Sharp declines in freight volumes, utilization, and rates due to the COVID-19 pandemic could lead to the worst overall trucking conditions on record during the second quarter of this year, according to FTR’s projections for the Trucking Conditions Index (TCI). FTR forecasts that the TCI will hit its lowest points in April and May, but the current outlook is for the index to remain negative well into 2021.
The most recent final index reading was 0.96 for February, which was down from January but still slightly positive. Before the COVID-19 crisis in March, the TCI had been positive for three straight months, which had not happened in a year.
Avery Vise, vice president of trucking, commented, “Although trucking conditions might prove to be comparable to the worst of the Great Recession, the trucking industry – like the rest of the economy – has never seen such an abrupt deterioration. The need to restock grocery shelves provided a brief boost for some segments, but the economic shutdown now has taken a toll on the whole industry. While an economic restart likely will begin in May, the damage wrought during this period will weaken trucking conditions for months to come.”

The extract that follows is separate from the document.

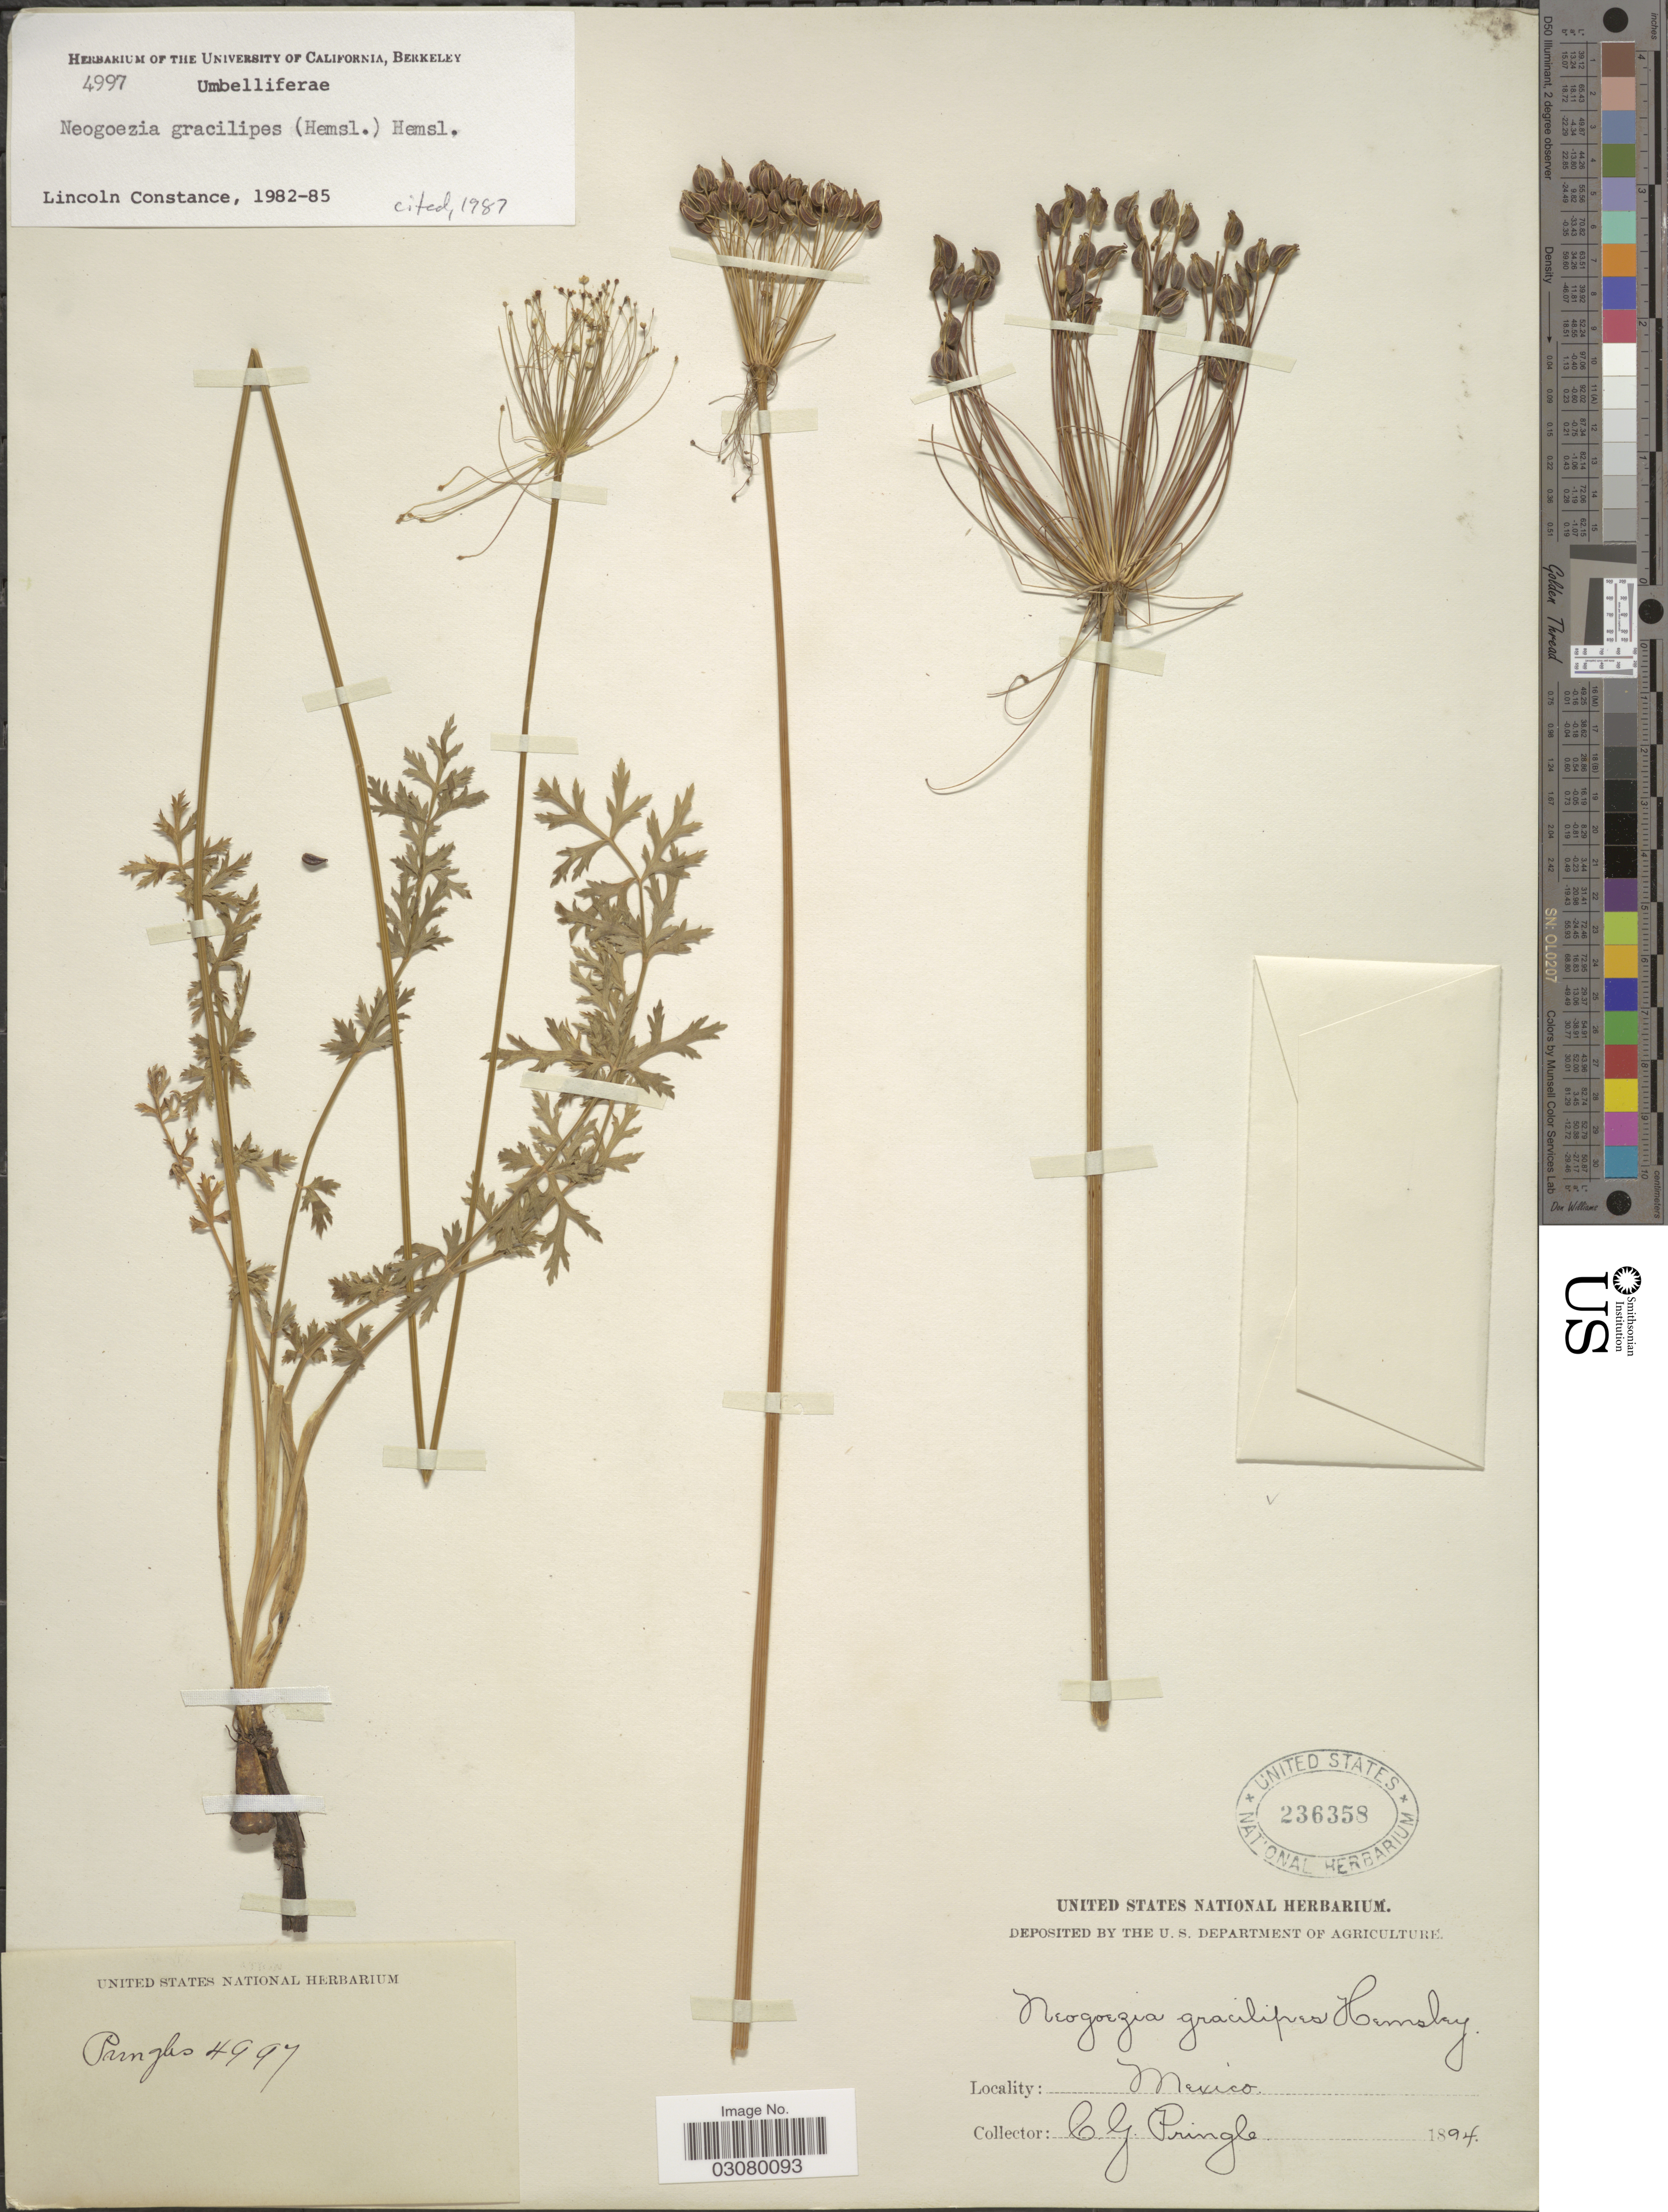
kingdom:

Details of the February TCI are found in the April issue of FTR’s Trucking Update, published March 31. The April Trucking Update also includes data, analysis, and commentary on load volumes, the capacity environment, rates, costs, and the truck driver situation considering the economic contraction due to COVID-19.
Because the impact of COVID-19 is fluid and uncertain, FTR also has been publishing analysis that is available to the public at www.ftrintel.com/coronavirus. That page features:
The TCI tracks the changes representing five major conditions in the U.S. truck market. These conditions are: freight volumes, freight rates, fleet capacity, fuel price, and financing. The individual metrics are combined into a single index indicating the industry’s overall health. A positive score represents good, optimistic conditions. Conversely, a negative score represents bad, pessimistic conditions. Readings near zero are consistent with a neutral operating environment, and double-digit readings (up or down) suggest significant operating changes are likely.